> Aim of the task: Go line by line through the data below and work out how many lines contain "pinky"; the answer is that number alone.

> Records provided:

<<<<

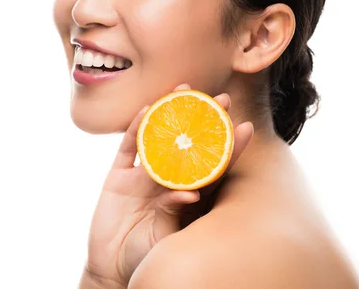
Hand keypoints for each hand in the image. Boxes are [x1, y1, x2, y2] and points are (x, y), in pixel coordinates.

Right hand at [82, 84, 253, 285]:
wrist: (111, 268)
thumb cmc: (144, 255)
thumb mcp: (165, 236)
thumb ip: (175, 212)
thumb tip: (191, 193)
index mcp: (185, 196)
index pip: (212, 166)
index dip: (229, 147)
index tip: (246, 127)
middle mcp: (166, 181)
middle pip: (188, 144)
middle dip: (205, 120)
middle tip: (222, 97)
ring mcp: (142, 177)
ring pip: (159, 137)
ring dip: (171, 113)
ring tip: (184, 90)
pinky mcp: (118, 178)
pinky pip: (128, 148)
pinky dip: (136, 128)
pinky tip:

>>>>
<<<<

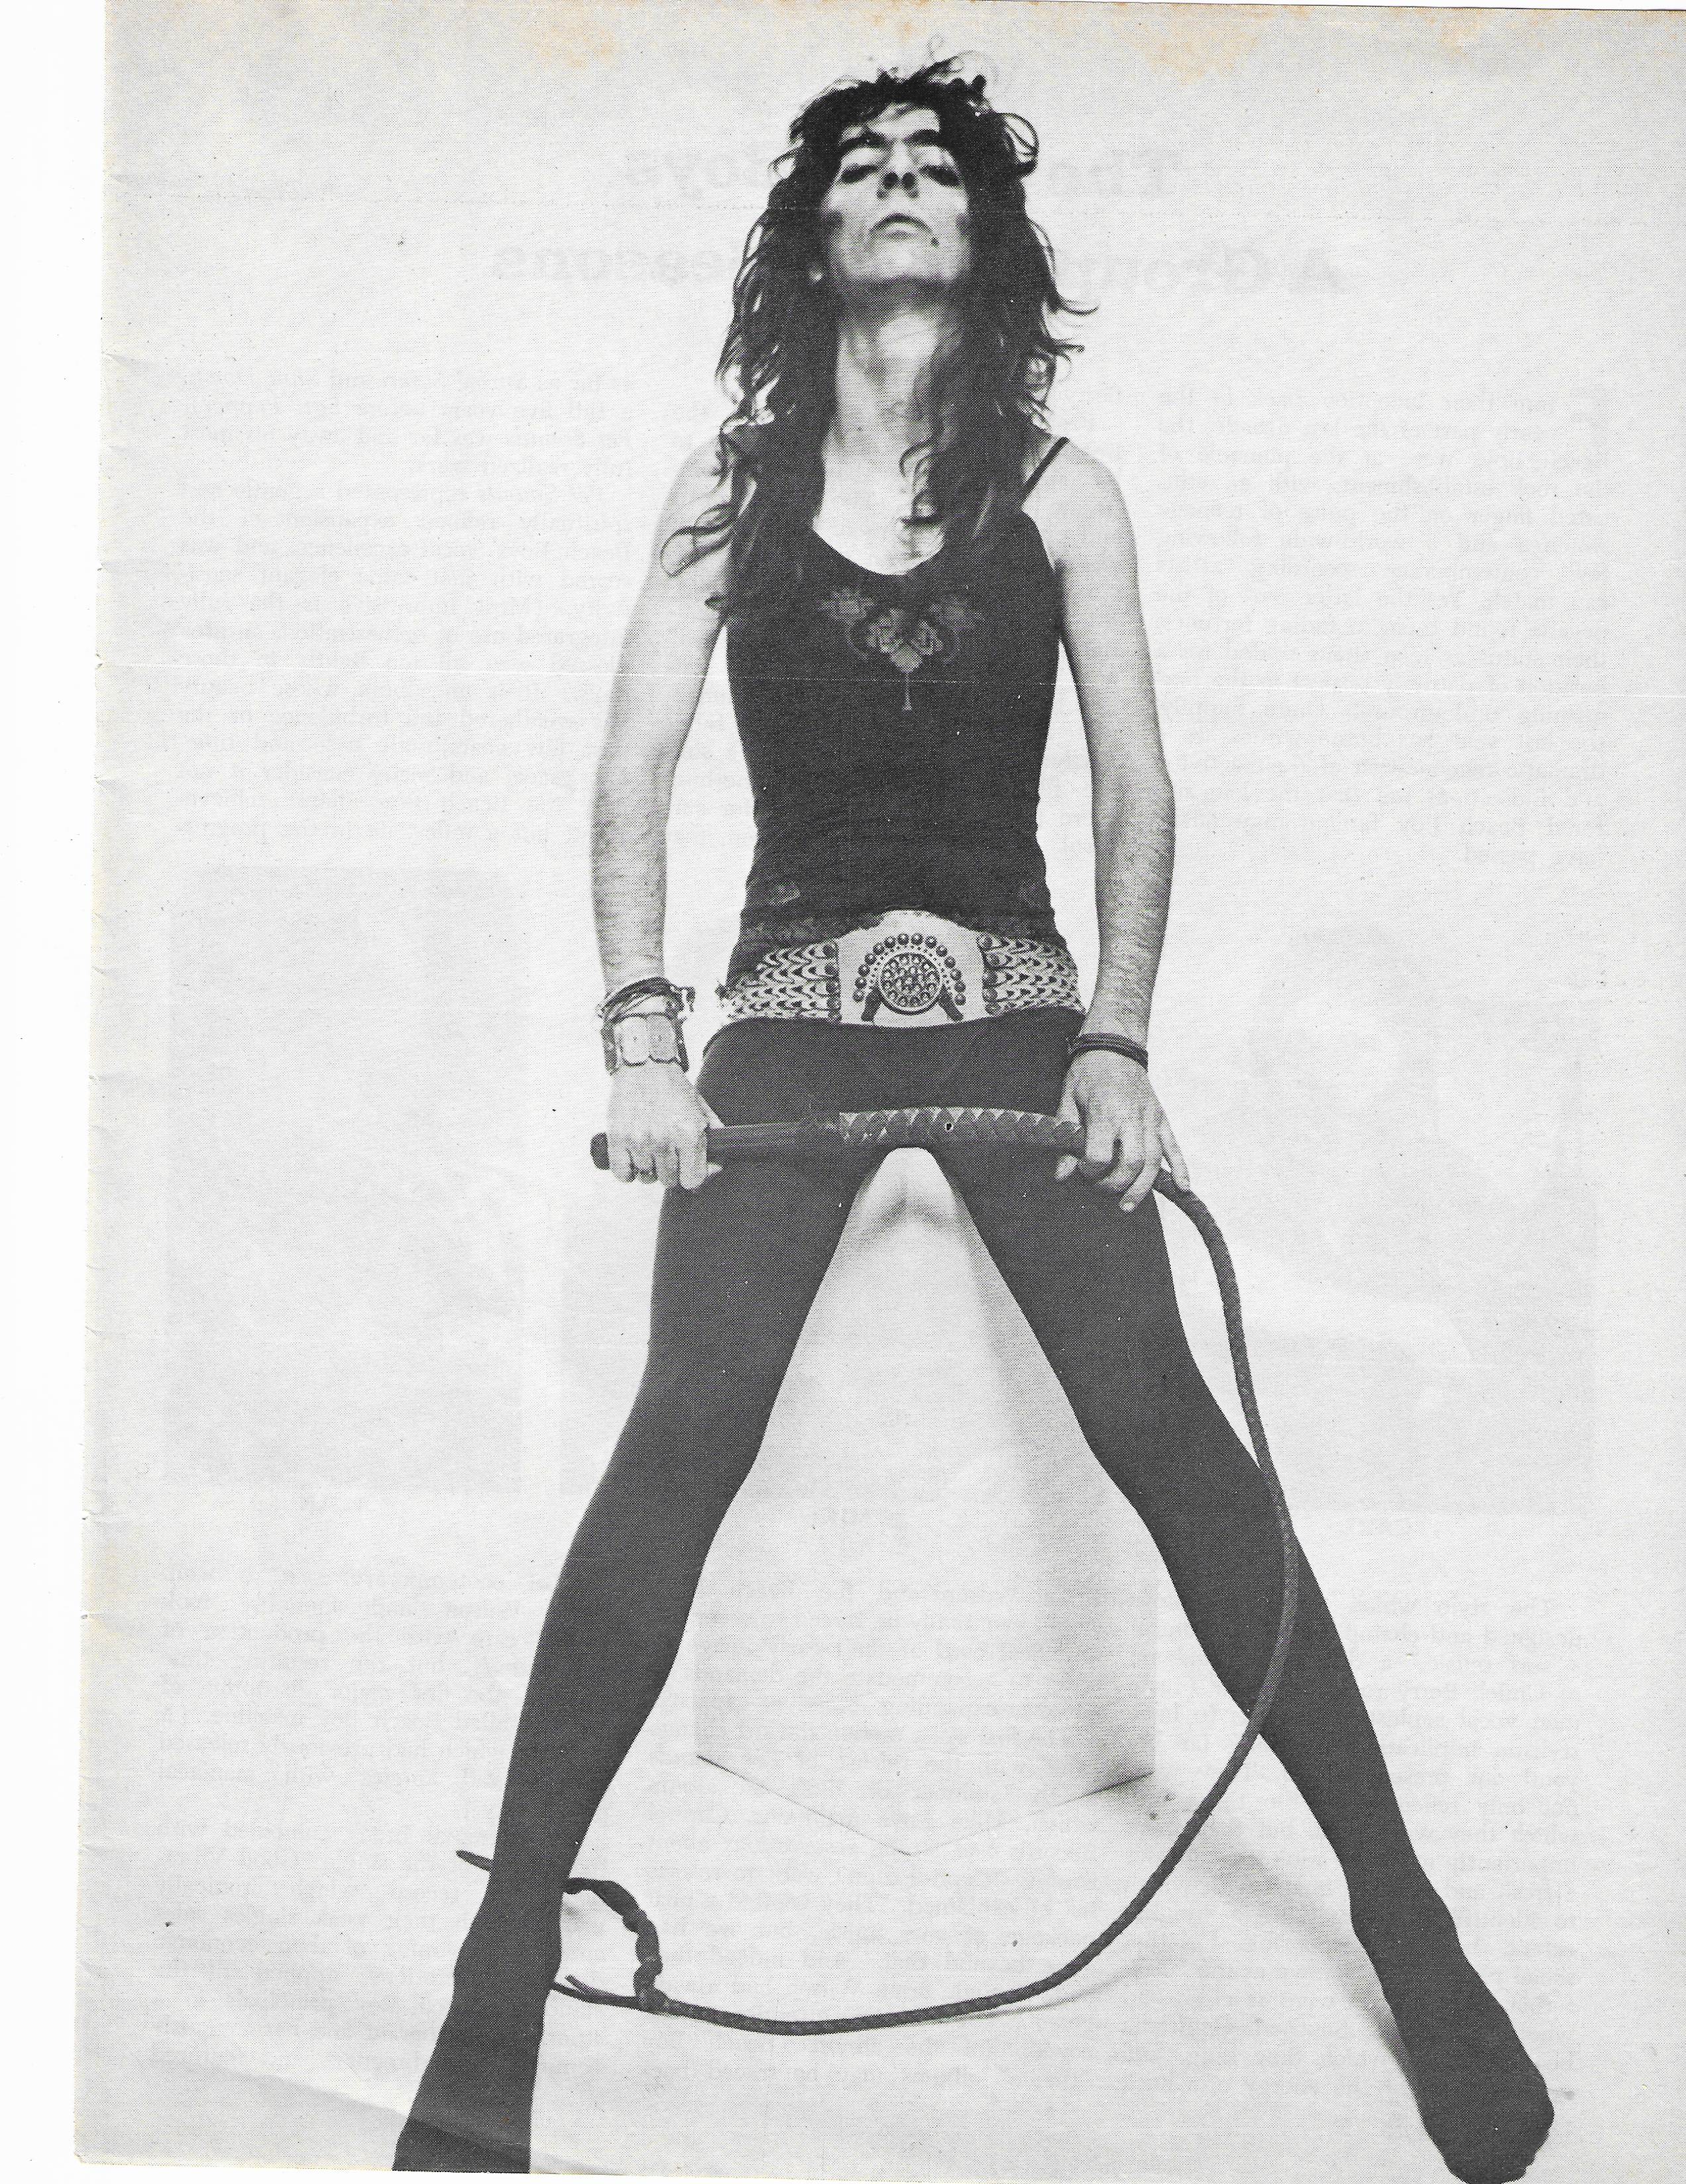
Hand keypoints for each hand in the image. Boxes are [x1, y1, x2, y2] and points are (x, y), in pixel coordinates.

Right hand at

>>>>

> Written solution: 4